> Passage à étudier
--- --- ---
Complétant cette présentation, MME LUSKA JERDIN, Responsable de la Stratégie de l’égalité au sein du Gouvernement de l’Écosse, a indiqué que l’ambition des dirigeants de la province visait à progresser dans l’égalité des chances dans les cinq prochaines années, notamment par la mise en œuvre du cadre intitulé Scotland Performs. D’ores et déjà, l’Écosse est beaucoup plus diversifiée qu’elle ne l’était par le passé. Cela s’explique en partie par la migration mais aussi par le rôle actif de la province dans le programme britannique de répartition des demandeurs d’asile. L’un des développements les plus récents a été l’adoption d’un nouveau Cadre d’égalité raciale qui illustre la volonté politique du Gouvernement écossais dans ce domaine.
L’Écosse est profondément préoccupée par l’augmentation de la xénophobie en Europe, même si elle a été épargnée par la hausse des actes haineux survenue après le référendum sur l’appartenance à l’Union européenne, a poursuivi Mme Jerdin. Elle a néanmoins estimé qu’il était nécessaire de continuer à faire preuve de vigilance, d’autant que les autorités sont convaincues que les crimes de haine sont insuffisamment signalés et que les communautés minoritaires continuent d’être victimes de préjugés et d’abus. Un groupe consultatif indépendant chargé des actes haineux, des préjugés et de la cohésion communautaire est en train de se pencher sur le problème et il devrait prochainement rendre publiques ses recommandations. Les actions entreprises s’inscrivent dans le cadre du Plan national d’action pour les droits de l’homme de l’Écosse, a précisé Mme Jerdin.
--- --- ---
> Extrait de données
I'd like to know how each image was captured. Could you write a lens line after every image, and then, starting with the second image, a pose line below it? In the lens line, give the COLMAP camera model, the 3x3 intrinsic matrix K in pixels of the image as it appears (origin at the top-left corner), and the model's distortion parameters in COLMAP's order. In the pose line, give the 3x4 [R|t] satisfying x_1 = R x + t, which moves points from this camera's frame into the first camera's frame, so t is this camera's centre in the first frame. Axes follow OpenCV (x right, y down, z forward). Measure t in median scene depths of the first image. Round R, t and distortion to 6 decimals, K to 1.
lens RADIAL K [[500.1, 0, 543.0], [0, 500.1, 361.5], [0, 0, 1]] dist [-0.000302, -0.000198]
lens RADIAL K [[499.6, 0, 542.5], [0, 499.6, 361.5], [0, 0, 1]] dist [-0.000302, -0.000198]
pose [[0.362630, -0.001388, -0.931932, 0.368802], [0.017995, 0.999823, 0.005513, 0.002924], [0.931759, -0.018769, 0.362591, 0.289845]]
--- --- ---
> Travail demandé
Répondez à ces questions d'après le passage sur l'Écosse :
(a) Sur quelle période les dirigeants veulent-ils progresser dans l'égalité des chances ?
(b) Quel cadre a été adopté parmi les développements les plus récents ?
(c) Dans quel plan s'inscrivent les actions entreprises ?

> Réponse attendue
(a) Les cinq prochaines années.
(b) Un nouveau Cadre d'égalité raciale.
(c) Le Plan national d'action pour les droits de l'homme de l'Écosse.